- Exercise -
Copy all of the data below line for line, with no changes. Leave the pictures out of your answer.

- Input records -

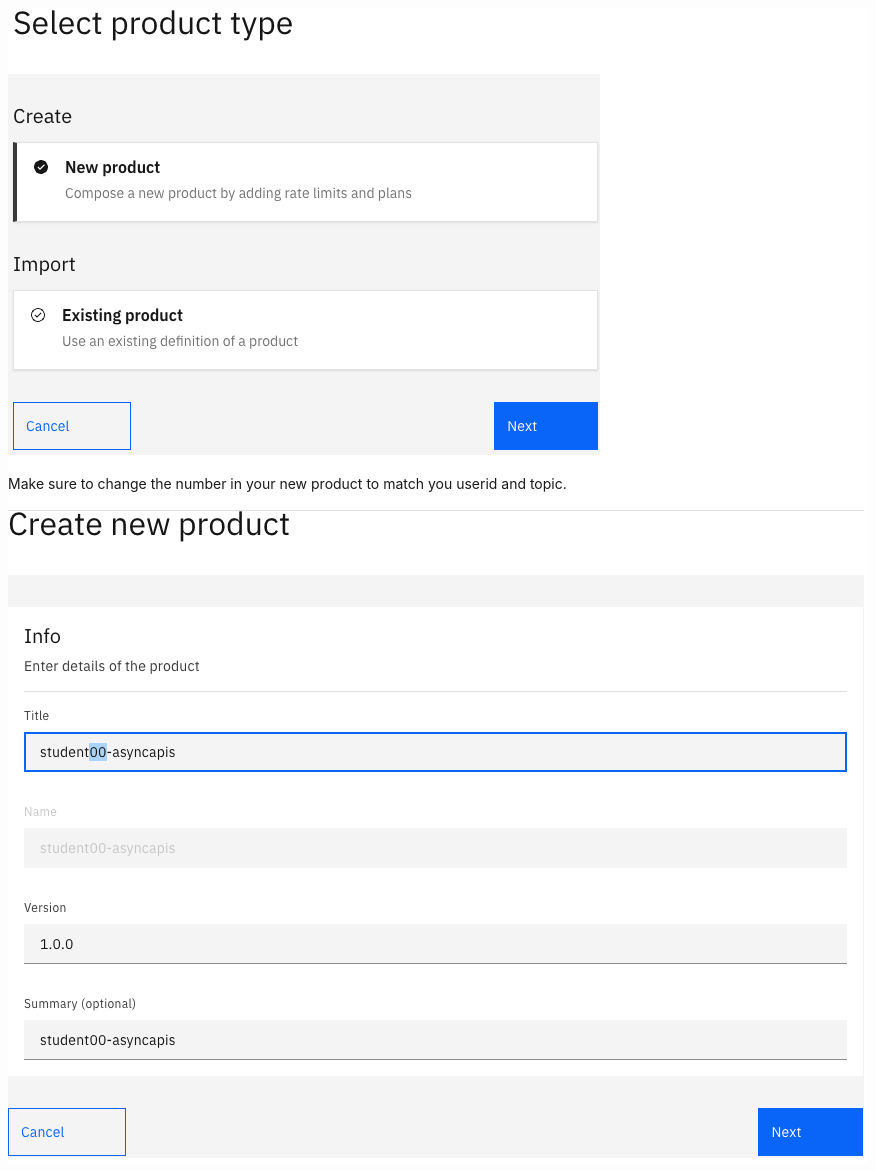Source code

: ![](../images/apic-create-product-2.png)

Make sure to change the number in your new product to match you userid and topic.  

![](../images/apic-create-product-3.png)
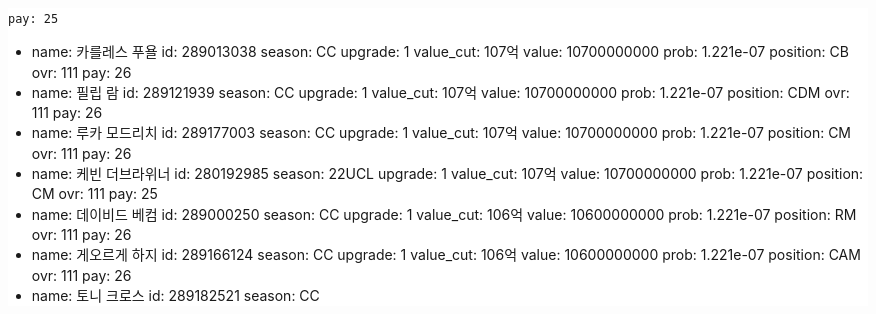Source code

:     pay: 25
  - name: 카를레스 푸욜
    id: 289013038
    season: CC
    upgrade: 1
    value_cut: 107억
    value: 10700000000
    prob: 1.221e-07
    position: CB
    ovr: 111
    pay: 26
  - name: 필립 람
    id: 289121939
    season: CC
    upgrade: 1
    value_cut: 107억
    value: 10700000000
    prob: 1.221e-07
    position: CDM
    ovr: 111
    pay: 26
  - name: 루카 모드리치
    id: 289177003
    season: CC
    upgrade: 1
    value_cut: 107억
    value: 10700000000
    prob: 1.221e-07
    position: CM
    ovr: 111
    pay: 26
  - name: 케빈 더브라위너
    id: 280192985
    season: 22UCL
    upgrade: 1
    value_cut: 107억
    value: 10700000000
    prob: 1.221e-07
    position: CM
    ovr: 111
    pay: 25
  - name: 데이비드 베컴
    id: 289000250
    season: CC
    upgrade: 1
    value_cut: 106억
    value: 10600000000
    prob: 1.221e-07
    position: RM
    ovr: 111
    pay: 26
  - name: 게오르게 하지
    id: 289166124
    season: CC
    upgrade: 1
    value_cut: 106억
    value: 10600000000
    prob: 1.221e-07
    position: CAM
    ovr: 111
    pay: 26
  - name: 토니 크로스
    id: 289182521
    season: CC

- Result of the exercise -
Source code

: ![](../images/apic-create-product-2.png)

Make sure to change the number in your new product to match you userid and topic.  

![](../images/apic-create-product-3.png)
Source code

:     pay: 25
  - name: 카를레스 푸욜
    id: 289013038
    season: CC
    upgrade: 1
    value_cut: 107억
    value: 10700000000
    prob: 1.221e-07
    position: CB
    ovr: 111
    pay: 26
  - name: 필립 람
    id: 289121939
    season: CC
    upgrade: 1
    value_cut: 107억
    value: 10700000000
    prob: 1.221e-07
    position: CDM
    ovr: 111
    pay: 26
  - name: 루카 모드리치
    id: 289177003
    season: CC
    upgrade: 1
    value_cut: 107억
    value: 10700000000
    prob: 1.221e-07
    position: CM
    ovr: 111
    pay: 26
  - name: 케빈 더브라위너
    id: 280192985
    season: 22UCL
    upgrade: 1
    value_cut: 107억
    value: 10700000000
    prob: 1.221e-07
    position: CM
    ovr: 111
    pay: 25
  - name: 데이비드 베컴
    id: 289000250
    season: CC
    upgrade: 1
    value_cut: 106억
    value: 10600000000
    prob: 1.221e-07
    position: RM
    ovr: 111
    pay: 26
  - name: 게오르게 하지
    id: 289166124
    season: CC
    upgrade: 1
    value_cut: 106억
    value: 10600000000
    prob: 1.221e-07
    position: CAM
    ovr: 111
    pay: 26
  - name: 토니 크로스
    id: 289182521
    season: CC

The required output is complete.